WASHINGTON (Reuters) - Global competitiveness in the U.S. telecom and media sector will hinge on making more airwaves available to keep pace with the booming wireless market, government and industry officials agreed on Wednesday.
Federal Communications Commission Chairman Julius Genachowski said U.S. spectrum infrastructure is being outstripped by consumer demand for new wireless devices, threatening U.S. global leadership in wireless innovation.
“Every month that goes by without tackling this is a month that hurts us from a global competitiveness perspective,” he said during a Brookings Institution discussion on Wednesday.
AT&T Inc Chief Executive Randall Stephenson said 10 megahertz of spectrum, in years past, would last the company four or five years. “Today, we’ll burn through that in about 10 months,” he told the forum on growth through innovation.
The Obama administration has endorsed making 500 megahertz of spectrum available over the next 10 years to meet the growing demand for broadband services.
The FCC hopes to repurpose 120 megahertz of spectrum through incentive auctions where television broadcasters like CBS Corp would voluntarily give up spectrum in exchange for a portion of the proceeds.

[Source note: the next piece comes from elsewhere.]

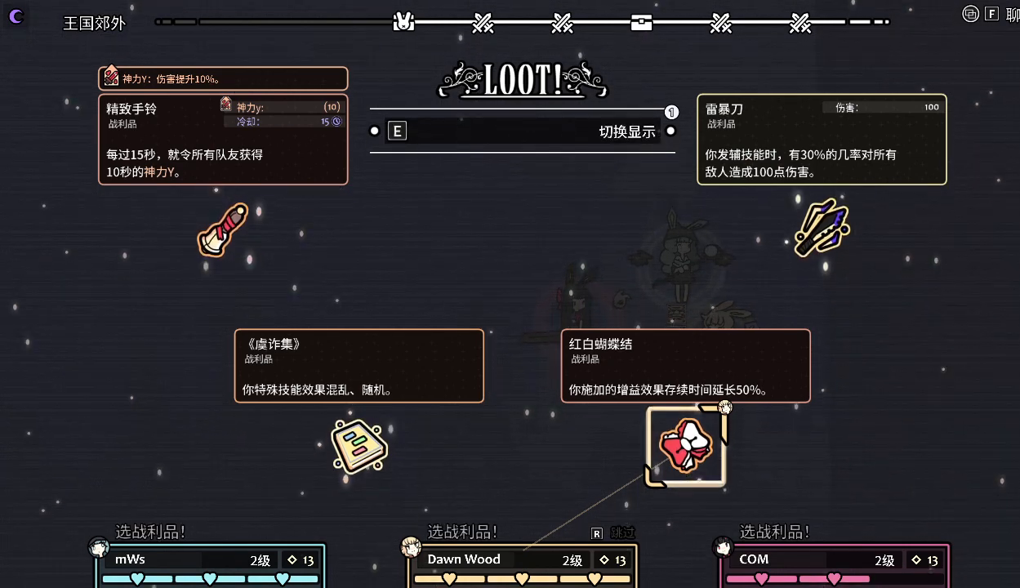
Gameplay with keyboard; each line is a JSON object with the keys held at the frame after it. "events" lists presses ("down") and releases ("up") of ".", "a", "alt_l", "alt_r", "b", "c", "comma", "d", "e", "f", "g", "h", "i", "j", "k", "l", "m", "n", "o", "q", "r", "s", "shift", "space", "super", "t", "u", "v", "w", "x", "y" and "z" between this image and that frame as [ms after this image, input, new state], when the widget could be followed in between. No other keys are recorded. Mouse input is not recorded.
{"keys": [], "events": [[233, "d", "down"], [400, "d", "up"]]}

Congress must give the FCC authority before such auctions can go ahead.
“It could be one of the areas where Chairman Genachowski is able to attract some bipartisan support when you consider that Congress is looking for ways to reduce the federal deficit,” Medley Global Advisors analyst Jeffrey Silva told Reuters.
House Energy and Commerce Committee Chairman Fred Upton said in a statement issued later on Wednesday that finding additional spectrum for broadband would be a priority this year and legislation would likely include “voluntary incentive auctions.”
The powerful National Association of Broadcasters has said it does not oppose “truly voluntary” incentive auctions if they do not threaten the transmission of free, local television.
Genachowski said he was “hopeful but not certain” that Congress would approve the auctions.
Wireless companies have lobbied for help to deal with a looming spectrum crunch as more consumers turn to mobile devices like Apple Inc’s iPad to surf the Web.
Time Warner Chief Executive Jeffrey Bewkes told the Brookings forum that the future of the media industry is in business models that capitalize on wireless devices.
The next big thing, he said, is television, magazine and all other content available on demand on any device — TV, computer, smartphone, tablet.
But to make this a reality at a price the public can afford, “the one brick wall we’re looking at is availability of spectrum,” said AT&T’s Stephenson.
Stephenson said AT&T has spent $11 billion on spectrum over the last three years, and still needs more.
Genachowski told the recent Consumer Electronics Show in Las Vegas that the U.S. government could put more wireless airwaves on the market as early as a year from now if authorized by Congress to share the proceeds with broadcasters.